═══ Supplied data ═══
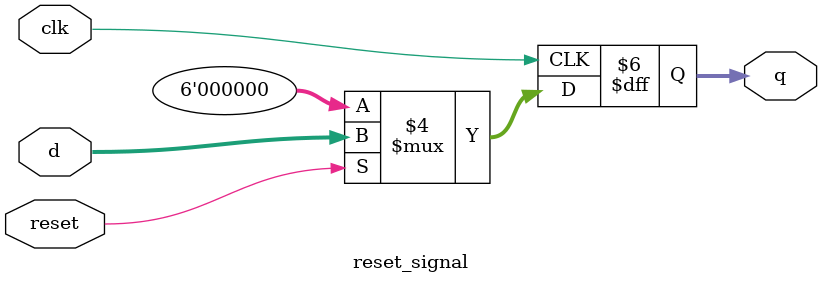
<source format=v>
`timescale 1ns / 1ps


module reset_signal(
    input clk,
    input reset,
    input [5:0] d,
    output reg [5:0] q
    ); 
    
    always@ (posedge clk) begin
        if(reset == 1'b0)
            q <= 6'd0;
        else
            q <= d;
        end
        
endmodule

</source>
═══
▸ Instructions to follow
Everything in the records except the pictures is to be repeated exactly.

▸ Task result
<source format=v>
`timescale 1ns / 1ps


module reset_signal(
    input clk,
    input reset,
    input [5:0] d,
    output reg [5:0] q
    ); 
    
    always@ (posedge clk) begin
        if(reset == 1'b0)
            q <= 6'd0;
        else
            q <= d;
        end
        
endmodule

</source>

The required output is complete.